CASFS + TimescaleDB Upload Speed Research

April 26, 2021


The CASFS + Timescale Research Project was conducted to explore the speed and efficiency of inserting large amounts of data into a TimescaleDB SQL database hosted on CASFS. TimescaleDB is an open-source relational database for time-series data. It runs on top of PostgreSQL. The data being used in this research is time-sequential financial data daily files, with each of them having 2,229,120 rows and 19 columns. There were two different uploading methods tested in this experiment. The first was upserting the data using the package Pangres, while the second was copying the data using Timescale-parallel-copy. The Pangres package used PostgreSQL's insert function while the Timescale-parallel-copy method took advantage of PostgreSQL's built-in copy function used for bulk inserting data. Other variables tested during research were parallel vs serial processing, number of cores, local or non-local server/data relationship, number of workers, upload origin, and upload method.

About the Research

As previously mentioned, the size of the financial data files were kept consistent throughout the term of the project. Pandas was used to process the data before inserting the data into the database.

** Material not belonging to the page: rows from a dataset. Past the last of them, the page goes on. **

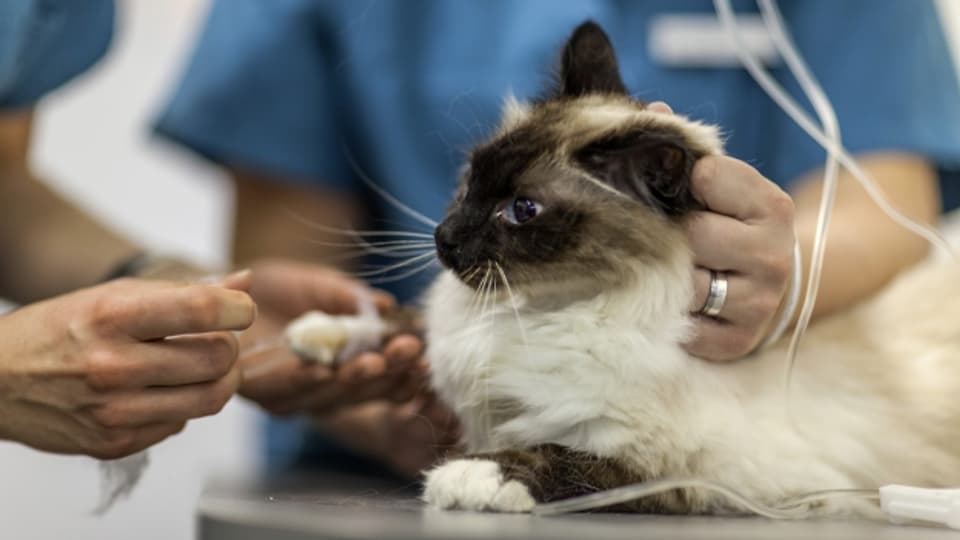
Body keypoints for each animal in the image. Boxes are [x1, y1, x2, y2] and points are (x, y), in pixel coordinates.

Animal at [424, 22, 960, 520]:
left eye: (522, 209)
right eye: (470, 182)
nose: (444, 238)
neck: (542, 310)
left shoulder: (699, 467)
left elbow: (568, 460)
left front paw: (468, 477)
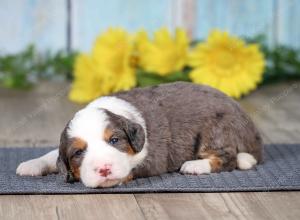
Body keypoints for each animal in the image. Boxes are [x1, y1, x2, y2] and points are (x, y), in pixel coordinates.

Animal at [17, 81, 264, 188]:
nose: (104, 169)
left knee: (228, 158)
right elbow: (52, 154)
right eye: (78, 152)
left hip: (216, 130)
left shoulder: (154, 158)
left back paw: (195, 165)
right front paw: (31, 164)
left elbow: (131, 168)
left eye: (114, 140)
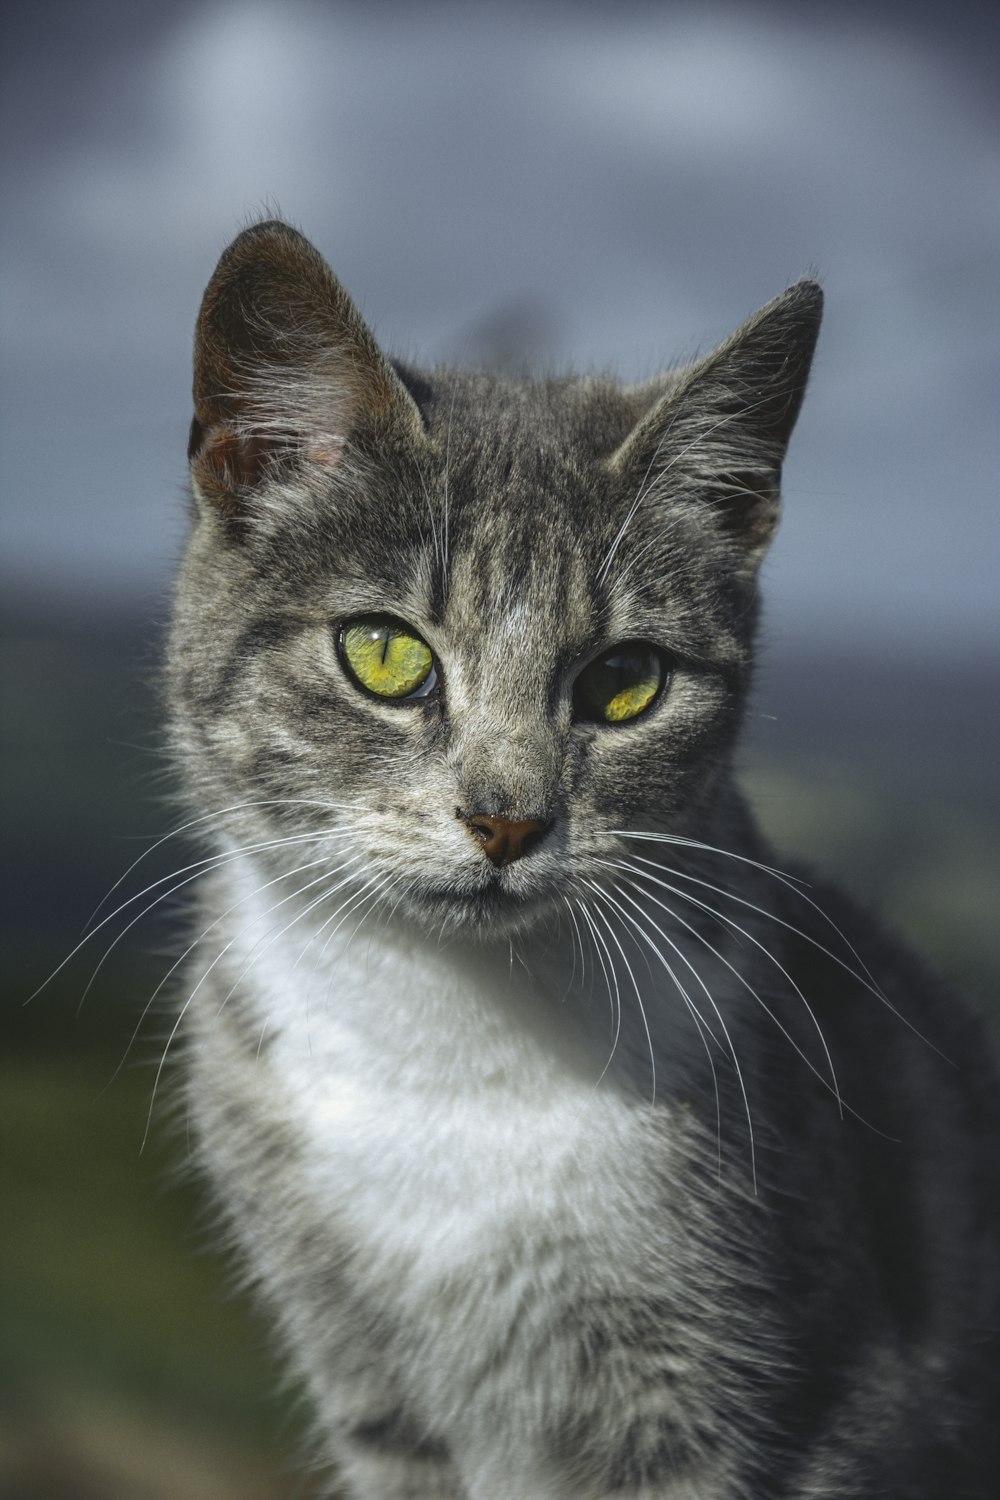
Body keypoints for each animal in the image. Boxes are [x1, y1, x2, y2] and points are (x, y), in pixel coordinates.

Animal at [170, 219, 1000, 1500]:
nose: (506, 819)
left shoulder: (771, 1398)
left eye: (625, 681)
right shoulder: (371, 1389)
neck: (449, 1047)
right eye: (383, 653)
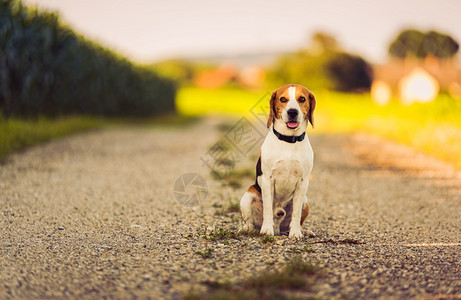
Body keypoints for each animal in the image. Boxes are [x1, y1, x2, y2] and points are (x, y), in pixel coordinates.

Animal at [239, 84, 314, 239]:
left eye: (302, 99)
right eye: (283, 99)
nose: (292, 112)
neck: (289, 140)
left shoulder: (303, 182)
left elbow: (296, 213)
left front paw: (296, 233)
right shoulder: (267, 179)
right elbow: (268, 208)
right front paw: (267, 230)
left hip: (306, 201)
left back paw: (303, 231)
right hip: (248, 195)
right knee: (250, 222)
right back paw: (248, 229)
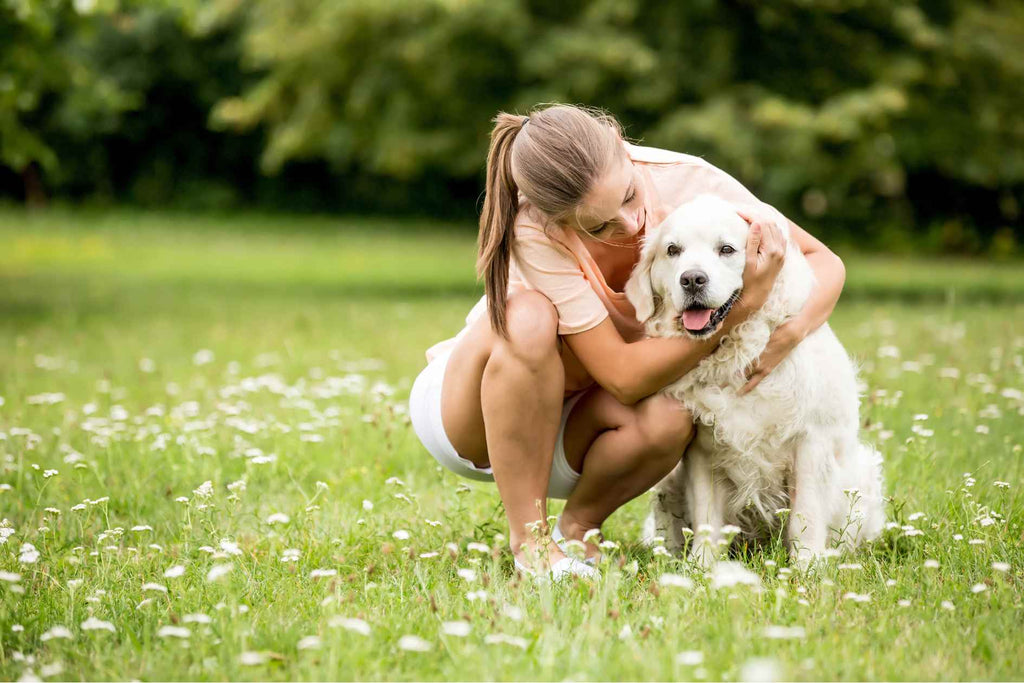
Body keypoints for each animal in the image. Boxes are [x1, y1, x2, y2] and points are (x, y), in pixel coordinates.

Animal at [618, 192, 884, 565]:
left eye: (726, 249)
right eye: (673, 250)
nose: (692, 279)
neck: (736, 355)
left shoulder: (811, 441)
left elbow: (805, 515)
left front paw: (806, 567)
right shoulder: (702, 450)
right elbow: (707, 518)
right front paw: (702, 567)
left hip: (862, 475)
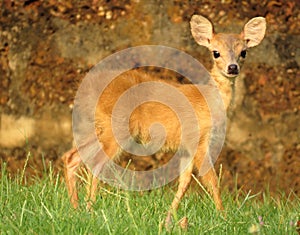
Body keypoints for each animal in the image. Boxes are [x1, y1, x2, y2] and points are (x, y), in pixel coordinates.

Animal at [62, 14, 266, 226]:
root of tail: (88, 88)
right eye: (215, 53)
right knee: (95, 163)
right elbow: (211, 179)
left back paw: (76, 209)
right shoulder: (198, 139)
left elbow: (184, 182)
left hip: (101, 127)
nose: (232, 68)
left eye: (243, 52)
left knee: (71, 156)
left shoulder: (186, 147)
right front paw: (224, 217)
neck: (208, 101)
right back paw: (89, 210)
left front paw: (169, 219)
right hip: (117, 128)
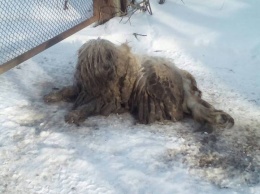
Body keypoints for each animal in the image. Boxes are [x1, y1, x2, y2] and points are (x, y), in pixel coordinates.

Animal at [43, 38, 235, 129]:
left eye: (109, 55)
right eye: (99, 58)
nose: (110, 68)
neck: (100, 83)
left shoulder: (107, 99)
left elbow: (88, 106)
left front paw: (75, 114)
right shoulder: (84, 88)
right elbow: (69, 89)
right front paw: (52, 95)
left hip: (152, 77)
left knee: (174, 110)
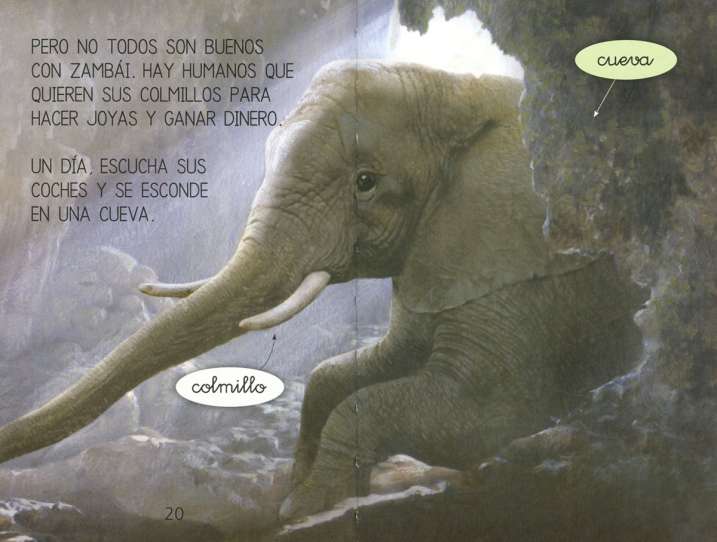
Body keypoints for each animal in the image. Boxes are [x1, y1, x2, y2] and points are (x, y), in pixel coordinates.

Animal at [0, 61, 646, 520]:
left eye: (366, 183)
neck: (459, 88)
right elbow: (346, 371)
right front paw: (297, 493)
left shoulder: (533, 271)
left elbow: (486, 414)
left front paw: (305, 507)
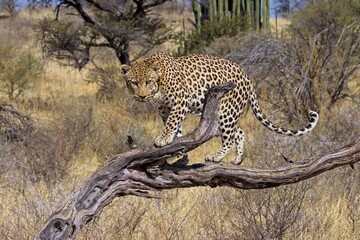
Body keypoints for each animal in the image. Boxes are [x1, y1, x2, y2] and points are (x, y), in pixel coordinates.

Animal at [121, 52, 318, 165]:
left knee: (229, 138)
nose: (141, 96)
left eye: (148, 81)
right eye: (134, 83)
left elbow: (172, 123)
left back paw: (216, 156)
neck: (159, 86)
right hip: (229, 113)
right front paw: (176, 153)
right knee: (239, 132)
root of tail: (246, 75)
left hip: (227, 111)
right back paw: (237, 159)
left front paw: (164, 139)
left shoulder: (179, 102)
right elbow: (176, 128)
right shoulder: (163, 108)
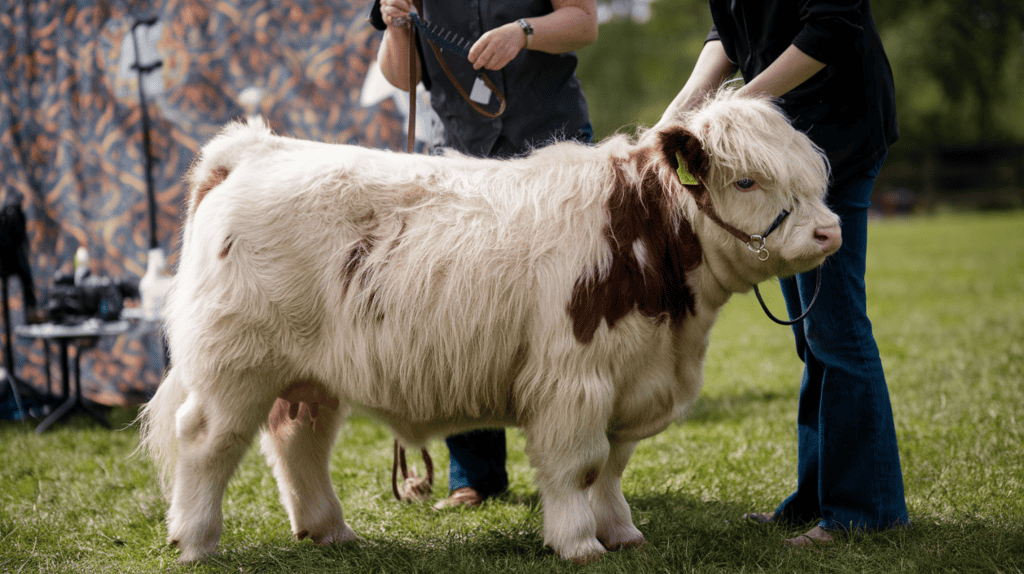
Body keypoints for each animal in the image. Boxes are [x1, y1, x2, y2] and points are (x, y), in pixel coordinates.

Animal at [139, 89, 841, 564]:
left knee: (297, 439)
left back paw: (329, 530)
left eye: (812, 180)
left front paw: (622, 533)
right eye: (745, 181)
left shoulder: (629, 376)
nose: (830, 231)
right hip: (234, 365)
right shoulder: (574, 379)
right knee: (207, 440)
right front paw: (579, 543)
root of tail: (256, 149)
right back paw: (195, 541)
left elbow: (613, 467)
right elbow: (579, 467)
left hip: (308, 375)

The Pangres package allows for easy insertion from Pandas dataframes into PostgreSQL databases using their upsert method. The upsert method takes advantage of Postgres' insert function and handles issues like duplicates, adding missing columns, and datatypes. The results of using the Pangres upsert method are below:



Upload Origin

Cores

Ram

Workers

Upload Method

Parallel Processing

Server_data relationship

Time (minutes)

Python Notebook

8

64

1

Pangres

No

none

14.23


Referencing the chart above, you can see that Pangres took on average 14.23 minutes or 853.8 seconds. This is quite a long time, especially with the computing power used. We then decided to explore other methods on other pieces of hardware to see if we could optimize this upsert time.


New Methods

One new method we looked into was Timescale-parallel-copy, this is, "a command line program for parallelizing PostgreSQL's built-in copy functionality for bulk inserting data into TimescaleDB." First, we tested where the server-data relationship is local. This means the TimescaleDB database is in a docker container running on the same server as the Python script. Inserting the exact same set of data took on average exactly 60 seconds or 1 minute. This is a drastic increase in efficiency compared to using the Pangres package to insert the data. The variables are stated in the chart below:


Upload Origin

Cores

Ram

Workers

Upload Method

Parallel Processing

Server_data relationship

Time (minutes)

Command Line

8

64

1

Timescale-p arallel-copy

No

local

1.00


Taking note of our extensive progress, we thought implementing parallel processing would further decrease the time it took to run. We then tried implementing Ray processing, an open source framework for parallel and distributed computing in Python. Keeping all things equal, except for implementing the Ray processing library and increasing the workers by 1, we ran the test. It ran in 21 seconds or 0.35 minutes. As we can see, another drastic increase in efficiency occurred by implementing parallel processing. The results are as follows:


Upload Origin

Cores

Ram

Workers

Upload Method

Parallel Processing

Server_data relationship

Time (minutes)

Command Line

8

64

2

Timescale-p arallel-copy

Yes

local

0.35


We also tested increasing the number of workers from 2 to 4, and then to 6, while keeping everything else the same. Switching from 2 to 4 workers showed an increase in efficiency taking only 14 seconds opposed to 21 seconds. However, when we switched from 4 to 6 workers, it yielded the same results, signifying a plateau in efficiency.


Changing Server-Data Relationship

The last change we made was setting up a TimescaleDB on a separate server and running it persistently. This is described in the variable "Server_data relationship" which will now be "not local." With this change in place, we kept everything else the same besides changing the amount of workers. After trying 1, 2, 4, 6, and 8 workers, we found having 8 workers was the most efficient. The test ran in 8 seconds or 0.13 minutes. The results are as follows:


Upload Origin

Cores

Ram

Workers

Upload Method

Parallel Processing

Server_data relationship

Time (minutes)

Command Line

8

64

8

Timescale-p arallel-copy

Yes

Not local

0.13



Conclusion

By conducting this research, we were able to improve on Pangres' upsert method 99.1%, going from 14.23 minutes to 0.13 minutes, by using TimescaleDB's parallel copy functionality and implementing Ray's parallel processing. In other terms, we were able to copy 278,640 rows per second. This was in the range of TimescaleDB's self-reported insertion performance times, which was between 100K and 400K rows per second. This demonstrates that CASFS was able to match the reported speeds of TimescaleDB and its overall potential to integrate any database into our service. Overall, the first thing we determined is that when upserting large amounts of data, using the built in "copy" function is way more efficient. In our case, we used the Timescale-parallel-copy package. We also determined that using parallel processing with a large amount of workers can drastically decrease the insert time of time-sequential data into a postgres database, and more specifically, TimescaleDB.